Is Mistral open source?
Some Mistral models are open weights under permissive licenses. Mistral Large 3 and Small 4 are Apache 2.0, while Mistral Medium 3.5 uses a Modified MIT license with a revenue restriction.
Which is better for enterprise?
Mistral is usually better for enterprise deployment, especially when multimodal support, European vendor positioning, self-hosting, and integrated products matter. DeepSeek may be better for enterprises focused on low-cost, long-context text processing.
Which is better for multimodal or image tasks?

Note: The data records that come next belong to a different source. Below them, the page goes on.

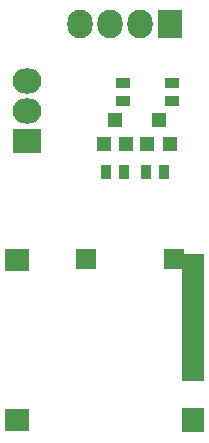
<source format=gbr>
G04 #@! TF.FileFunction,Soldermask,Bot*
%FSLAX46Y46*%
G04 Gerber Fmt 4.6, Leading zero omitted, Abs format (unit mm)*
G04 Created by KiCad (PCBNEW 4.0.5-e0-6337~49~ubuntu16.04.1) date Tue Jan  3 14:04:46 2017*
%MOMM*%
%LPD*%
G01*
G04 APERTURE LIST*
%ADD10C,0.100000*%
%ADD11R,2.127200X2.432000*%
%ADD12O,2.127200X2.432000*%
%ADD13R,1.200100X1.200100*%
%ADD14R,1.300000X0.900000*%
%ADD15R,0.900000X1.300000*%
%ADD16R,2.432000X2.127200*%
%ADD17O,2.432000X2.127200*%
%ADD18R,1.900000X1.200000*%
%ADD19R,2.100000X1.900000*%
%ADD20R,1.800000X1.690000*%
%ADD21R,1.700000X1.690000*%
%ADD22R,1.900000X2.100000*%
%ADD23R,1.900000X2.000000*%
G04 APERTURE END LIST*
D10*
D11*
X162800000Y-60200000D03*
D12*
X160260000Y-60200000D03*
X157720000Y-60200000D03*
X155180000Y-60200000D03*
D13*
X162750000Y-70300760D03*
X160850000Y-70300760D03*
X161800000Y-68301780D03*
X159050000Y-70300760D03*
X157150000Y-70300760D03*
X158100000Y-68301780D03*
D14*
X162900000Y-65150000D03*
X162900000Y-66650000D03*
X158800000Y-65150000D03*
X158800000Y-66650000D03*
D15*
X160750000Y-72700000D03*
X162250000Y-72700000D03*
X157350000Y-72700000D03*
X158850000Y-72700000D03*
D16*
X150700000Y-70100000D03*
D17*
X150700000Y-67560000D03*
X150700000Y-65020000D03*
D18*
X164700000Y-82100000D03*
X164700000Y-83200000D03*
X164700000Y-84300000D03*
X164700000Y-85400000D03*
X164700000Y-86500000D03*
X164700000Y-87600000D03*
X164700000Y-88700000D03*
X164700000Y-89800000D03*
D19*
X149850000Y-80150000D03*
D20*
X155650000Y-80045000D03*
D21*
X163100000Y-80045000D03*
D19*
X149850000Y-93700000D03*
D22*
X164700000Y-93700000D03*
D23*
X164700000Y-80700000D03*
M02*

</source>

Mistral is better for multimodal and image tasks. Mistral Medium 3.5 supports vision, and Mistral Small 4 supports both text and image inputs. DeepSeek’s current API documentation lists image input as not supported in its Anthropic compatibility layer.
DeepSeek R1 vs Mistral: which should I use?
For current API use, compare Mistral Medium 3.5 or Small 4 against DeepSeek V4 thinking modes rather than old DeepSeek R1 branding. DeepSeek’s deepseek-reasoner currently maps to V4-Flash thinking mode and is scheduled for deprecation on July 24, 2026.
DeepSeek V4 vs Mistral Medium 3.5: what is the difference?
DeepSeek V4 focuses on text reasoning, long context, low cost, and OpenAI/Anthropic-compatible API access. Mistral Medium 3.5 is a multimodal 128B dense model focused on agentic coding, reasoning, image understanding, Le Chat, and Vibe workflows.